-- Exercise material follows --

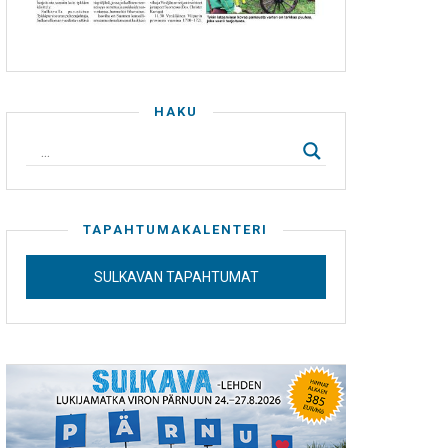
HAKU
TAPAHTUMAKALENTERI
SULKAVAN TAPAHTUMAT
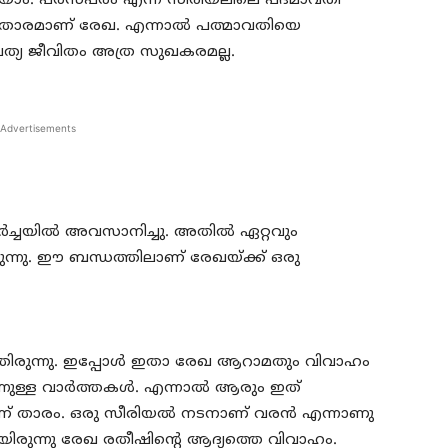
ിയാം. പരസ്പരം എന്ന സീരിയലിലെ പദ്മാവതി
യ താരമാണ് രേഖ. എന്നാല്‍ പത്മാവതിയെ
്പത്യ ജീവിതം അത്ര സുഖകരമല്ല.
Advertisements
‍ച്ചയില്‍ അവസാനിച്ചു. അതില്‍ ഏറ്റവും
്നു. ഈ ബന്ധത്തിലാണ് രേഖയ്ക്ക് ഒരു
തിരുന്നു. ഇപ്പോള്‍ ഇതാ രേഖ ആറാമതും വിവാഹം
ുള്ള വാര്‍ത്തകള്‍. എന്നാല്‍ ആരും ഇത്
യിലാണ് താരം. ഒരു സീരിയല്‍ നടനാണ് വരന്‍ എന്നാണു
യിരുന്നു രേഖ രതീഷിന്റെ ആദ്യത്തെ വിവാഹം.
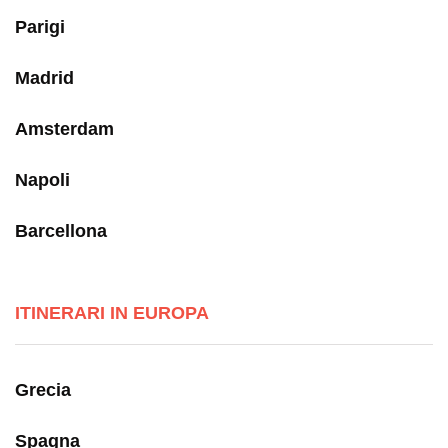
Parigi
Madrid
Amsterdam
Napoli
Barcellona
ITINERARI IN EUROPA
Grecia
Spagna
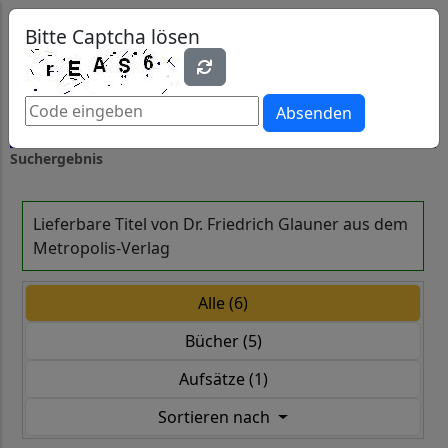
0
0
Bitte Captcha lösen
Absenden
Suchergebnis
Lieferbare Titel von Dr. Friedrich Glauner aus dem
Metropolis-Verlag
Alle (6)
Bücher (5)
Aufsätze (1)
Sortieren nach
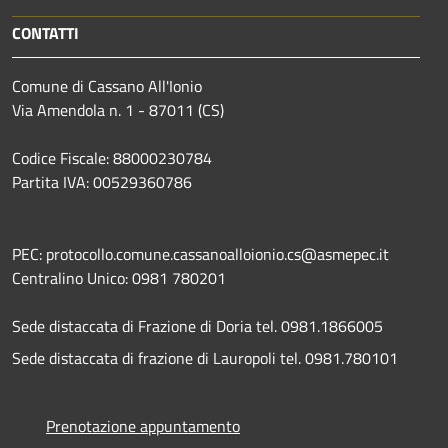
CONTATTI
Comune di Cassano All'Ionio
Via Amendola n. 1 - 87011 (CS)
Codice Fiscale: 88000230784
Partita IVA: 00529360786
PEC: protocollo.comune.cassanoalloionio.cs@asmepec.it
Centralino Unico: 0981 780201
Sede distaccata di Frazione di Doria tel. 0981.1866005
Sede distaccata di frazione di Lauropoli tel. 0981.780101
Prenotazione appuntamento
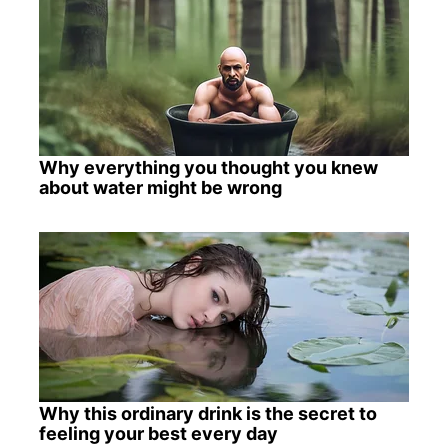
Why everything you thought you knew
about water might be wrong
Why this ordinary drink is the secret to
feeling your best every day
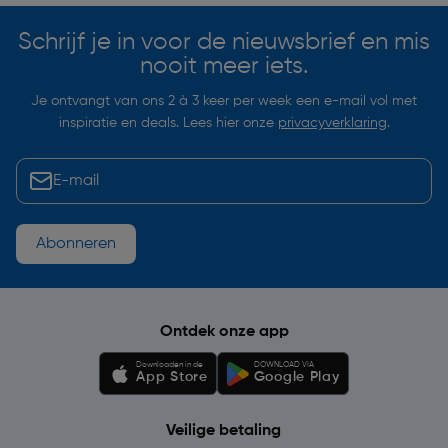
Schrijf je in voor de nieuwsbrief en mis
nooit meer iets.
Je ontvangt van ons 2 à 3 keer per week een e-mail vol met
inspiratie en deals. Lees hier onze
privacyverklaring
.
Abonneren
Ontdek onze app
Downloaden in de
DOWNLOAD VIA
App Store
Google Play
Veilige betaling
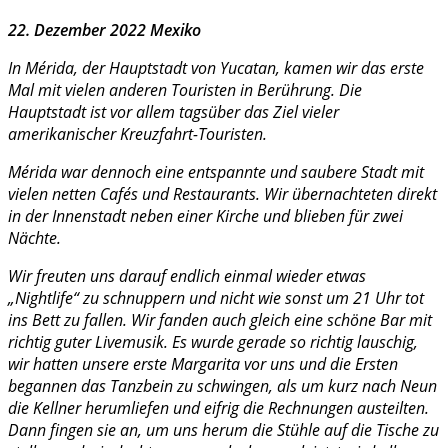
22. Dezember 2022
Mexiko
In Mérida, der Hauptstadt von Yucatan, kamen wir das erste
Mal mit vielen anderen Touristen in Berührung. Die
Hauptstadt ist vor allem tagsüber das Ziel vieler
amerikanischer Kreuzfahrt-Touristen.
Mérida war dennoch eine entspannte und saubere Stadt mit
vielen netten Cafés und Restaurants. Wir übernachteten direkt
in der Innenstadt neben einer Kirche und blieben für zwei
Nächte.
Wir freuten uns darauf endlich einmal wieder etwas
„Nightlife“ zu schnuppern und nicht wie sonst um 21 Uhr tot
ins Bett zu fallen. Wir fanden auch gleich eine schöne Bar mit
richtig guter Livemusik. Es wurde gerade so richtig lauschig,
wir hatten unsere erste Margarita vor uns und die Ersten
begannen das Tanzbein zu schwingen, als um kurz nach Neun
die Kellner herumliefen und eifrig die Rechnungen austeilten.
Dann fingen sie an, um uns herum die Stühle auf die Tische zu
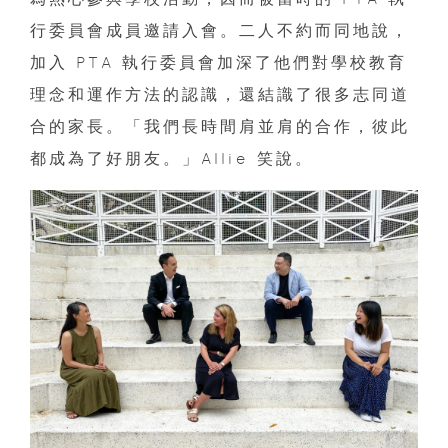
行委員會成員邀請入會。二人不約而同地說，
加入 PTA 執行委員會加深了他們對學校教育
理念和運作方法的認識，還結識了很多志同道
合的家長。「我們長時間肩並肩的合作，彼此
都成為了好朋友。」Allie 笑說。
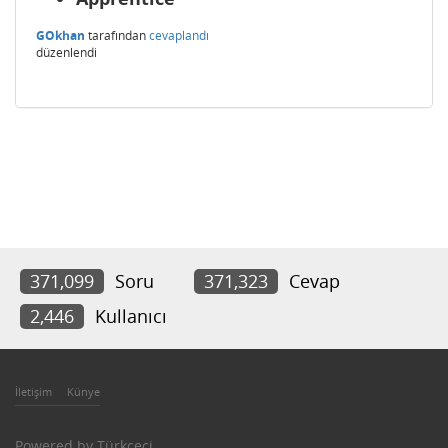
GOkhan
tarafından
cevaplandı
düzenlendi
371,099
Soru
371,323
Cevap
2,446
Kullanıcı
İletişim
Künye
Powered by
Türkçeci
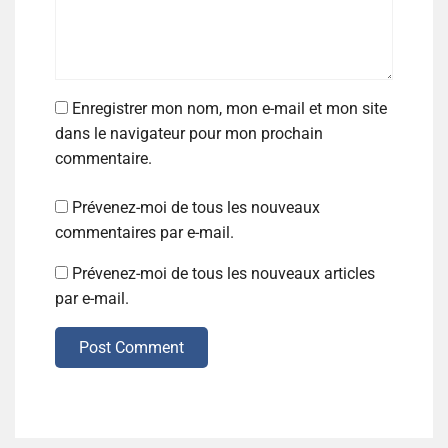
Enregistrer mon nom, mon e-mail et mon site
dans le navigateur pour mon prochain
commentaire.
Prévenez-moi de tous les nouveaux
commentaires par e-mail.
Prévenez-moi de tous les nouveaux articles
par e-mail.
Post Comment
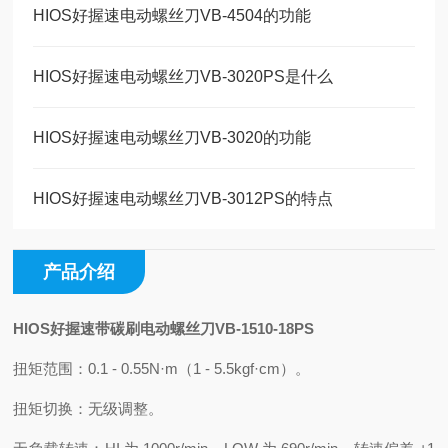
HIOS好握速电动螺丝刀VB-4504的功能
HIOS好握速电动螺丝刀VB-3020PS是什么
HIOS好握速电动螺丝刀VB-3020的功能
HIOS好握速电动螺丝刀VB-3012PS的特点
产品介绍
HIOS好握速带碳刷电动螺丝刀VB-1510-18PS
扭矩范围：0.1 - 0.55N·m（1 - 5.5kgf·cm）。
扭矩切换：无级调整。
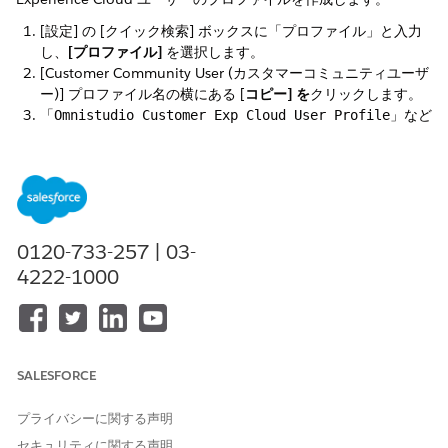
[設定] の [クイック検索] ボックスに
と入力
「プロファイル」
し、
[プロファイル]
を選択します。
[Customer Community User (カスタマーコミュニティユーザ
ー)] プロファイル名の横にある [
コピー] を
クリックします。
「
」など
Omnistudio Customer Exp Cloud User Profile
のプロファイル名を入力し、変更を保存します。
このページはそのまま閉じてもかまいません。ただし、変更す
る場合は、組織のニーズに応じて設定できます。
0120-733-257 | 03-
この記事で問題は解決されましたか?
4222-1000
ご意見をお待ちしております。
はい
いいえ
SALESFORCE
プライバシーに関する声明
セキュリティに関する声明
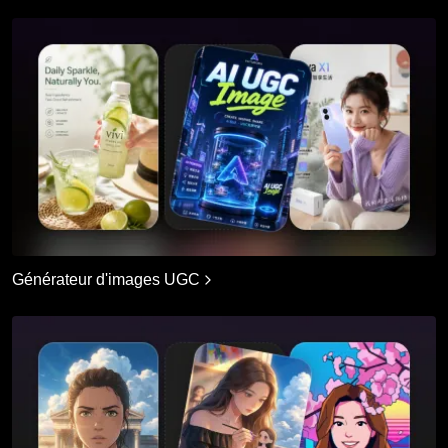
Générateur d'images UGC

-- Exercise material concluded --

# Work instructions
How many lines in the records contain the string "mail"? Reply with the number alone.

# Problem solution
4